Well, my goals for the year just took a major hit.  A fair bit of Marine Corps grade language got uttered in the doctor's office.  I just got the report on my shoulder MRI, and it isn't pretty.  Partial thickness(or was it partial full thickness?) tear of the sub scapular tendon, and the biceps tendon is also out of its groove.  This is eerily familiar.  It's practically identical to what was wrong with my right shoulder that was repaired in the winter of 2009.

That surgery took 12 weeks to get out of the brace and sling, and a couple months of therapy after.  
A scenario like that will pretty much crush the life out of my strength-fitness and my cycling season.  Doc did say I could probably start road riding the recumbent at 2 mo post-op.  And I can ride as much as I want on the bent before that, if I put it in the rear wheel trainer.  Two months on the trainer in the heart of the regular ride season is pretty much soul crushing, but at least I could keep my cardio up and some of my leg strength.  Doc also said NO lifting with the left side for 3 months post-op.  It scares me to think how much I will lose over a 3 month lay off.

Complicating all this is the need to fix our back fence.  DH really needs me functional to do this, and that means it has to be done before I have the surgery.  And we have to coordinate with out neighbor, and his schedule.  

All of that just shoves my surgery date further and further out.  And delays my healing.  IF I can get the fence done before a possible surgery date of April 16,  I might still salvage some of the ride season.  I theoretically could still do Hotter'n Hell, and should be fine for Octoginta.

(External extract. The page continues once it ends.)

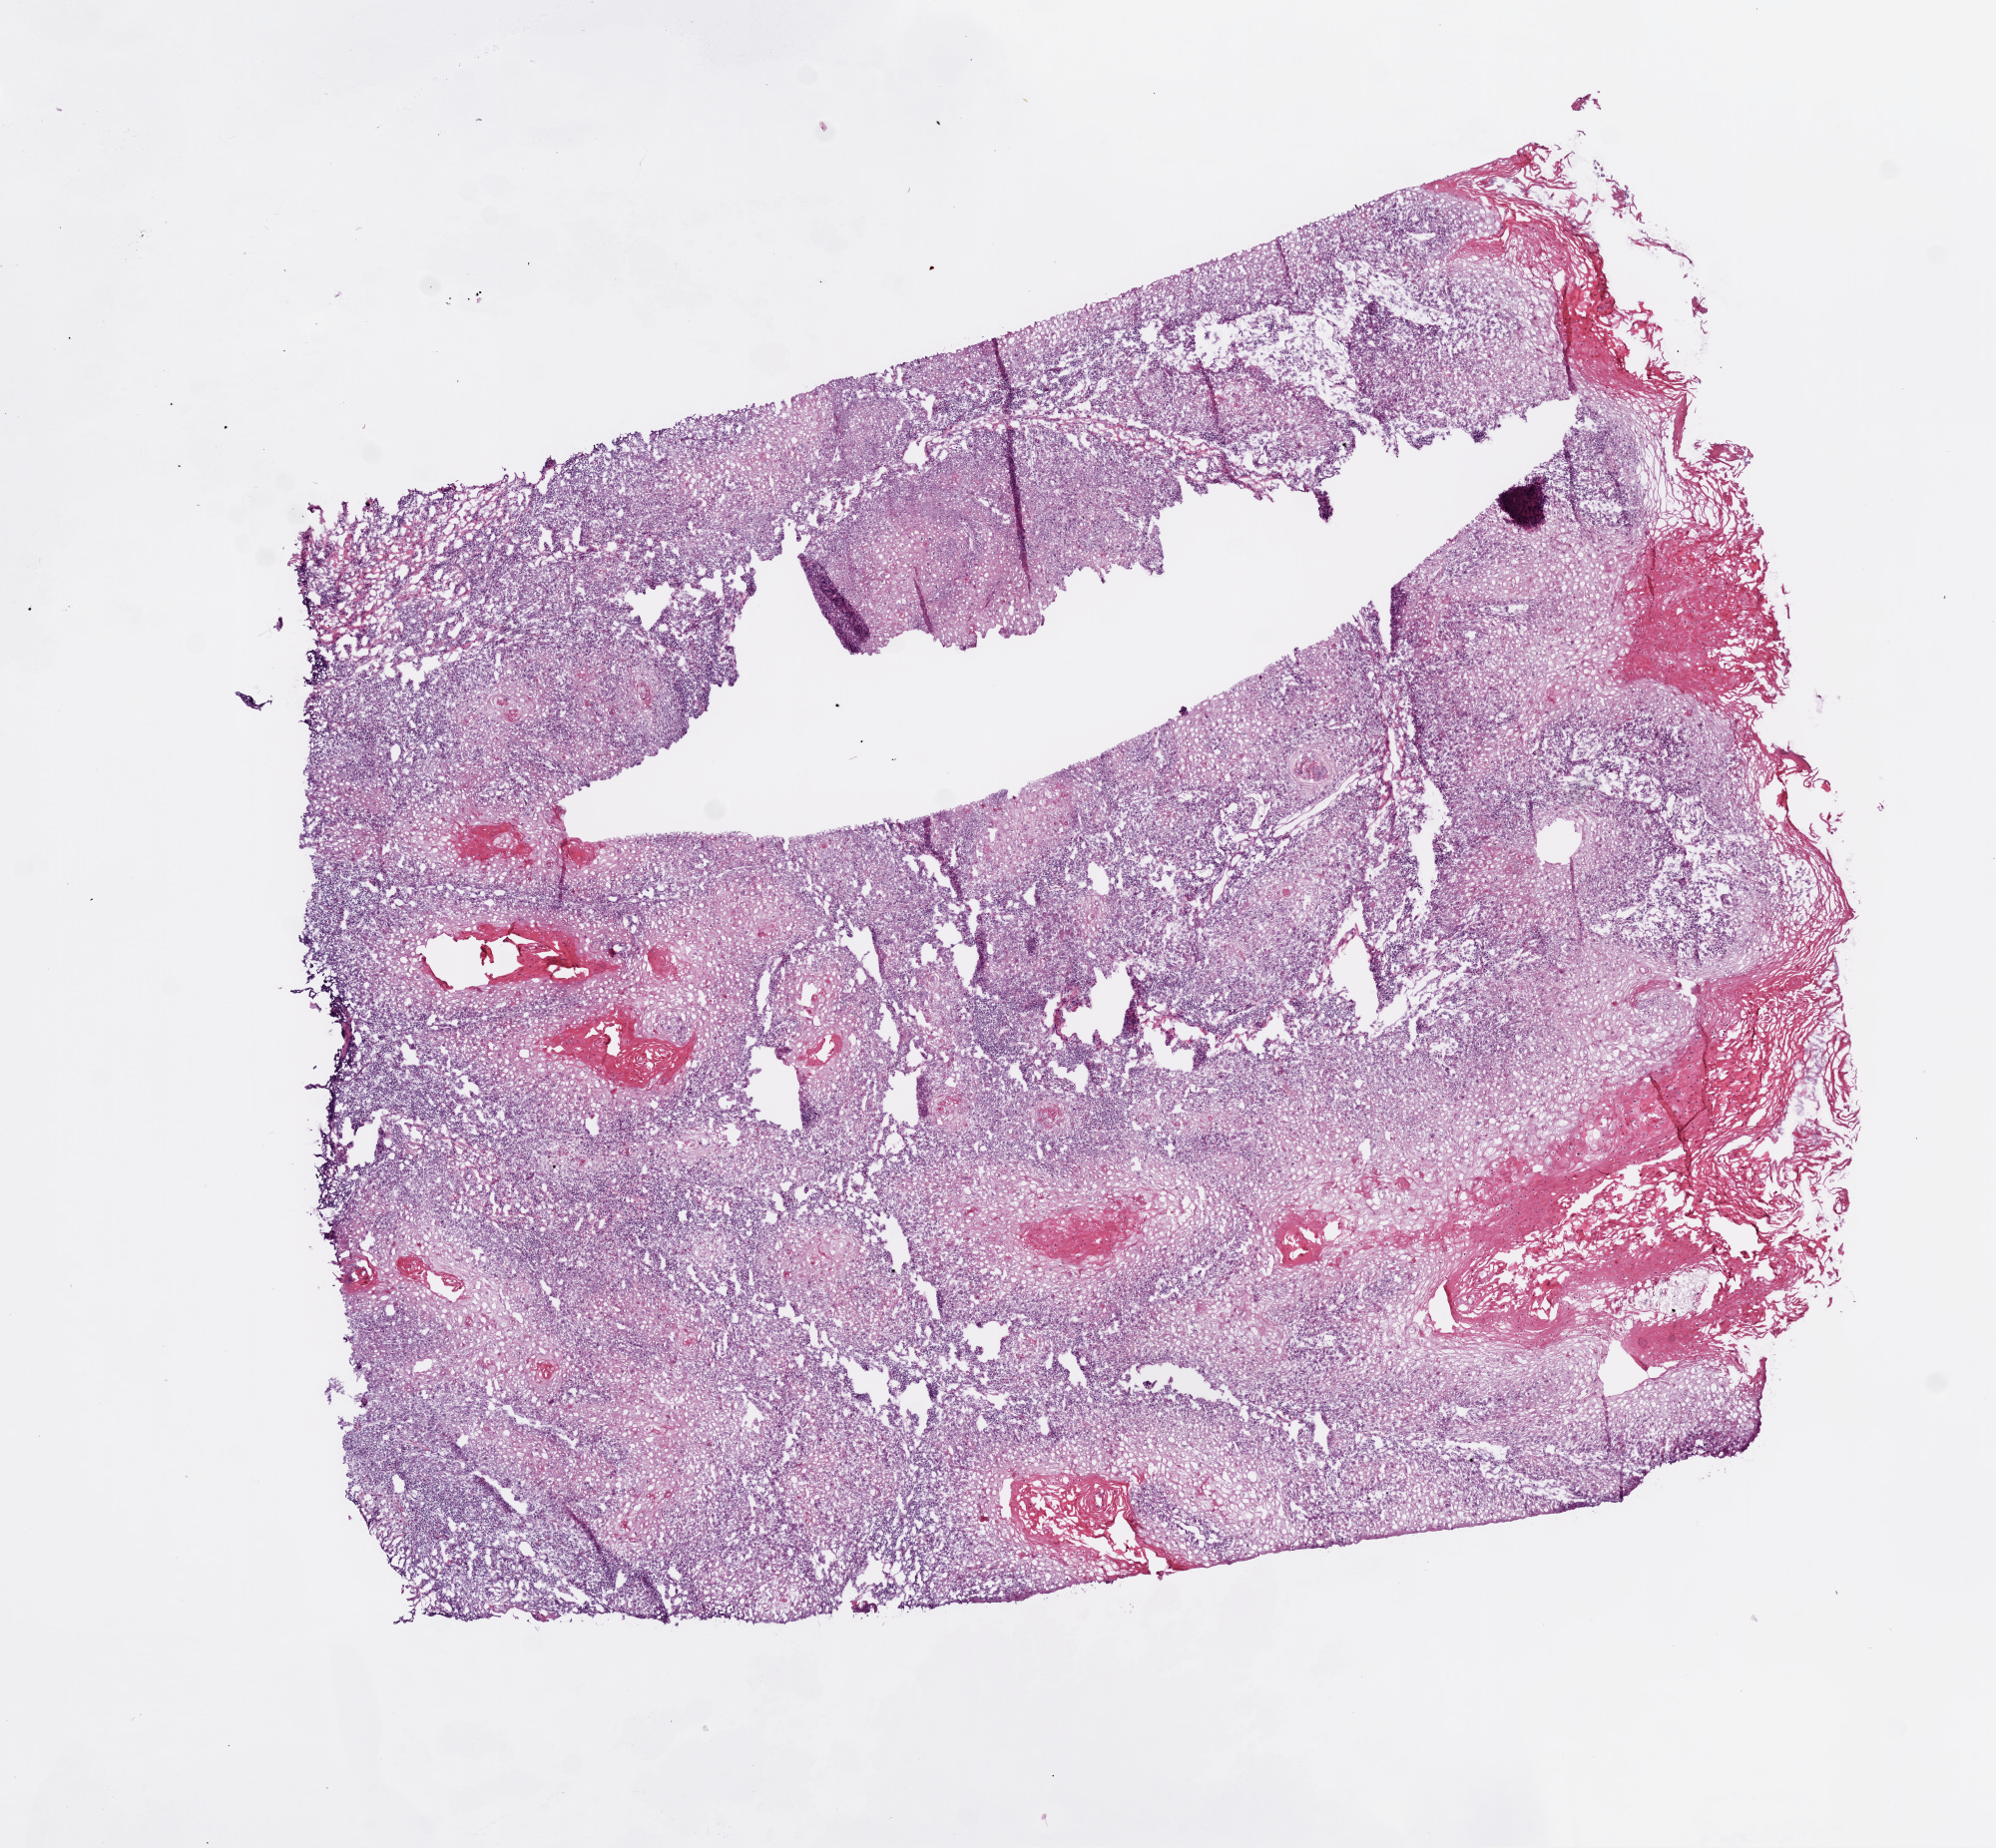
Digitized H&E tissue section (whole slide), low-resolution overview of the scanned area, about 8.0 x 7.4 mm (acquisition: 20x scan). Frozen section from the bottom of the tissue portion. Sample: primary tumour, head and neck. Female, age 73 years at initial diagnosis. Histologic grade: G2 (moderately differentiated). Slide review estimates, as recorded: tumour cells 95%, tumour nuclei 70%, normal cells 0%, stromal cells 5%, necrosis 0%. Infiltration values recorded for this section: lymphocyte infiltration 25%, monocyte infiltration 0%, neutrophil infiltration 0%.
Diagnosis: Squamous cell carcinoma, NOS (overlapping lesion of lip, oral cavity and pharynx). Laterality: right.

If I wait until late October, everything would be great from an activity standpoint...BUT, I run the risk of the tendon contracting and not being repairable.  I got lucky on that front in 2009.   Due to DH's schedule back then, I had to wait two months to have surgery.  It went well then.  I might not be so lucky this time around.

I'm afraid of what I might lose, and what I might never get back.  I'm willing to put in the work to rehab this thing--it's NOT my first shoulder rodeo.  But to be honest it will probably be close to a full year to get back to where I am now strength wise.  I'm afraid to fall so far behind where WE are now.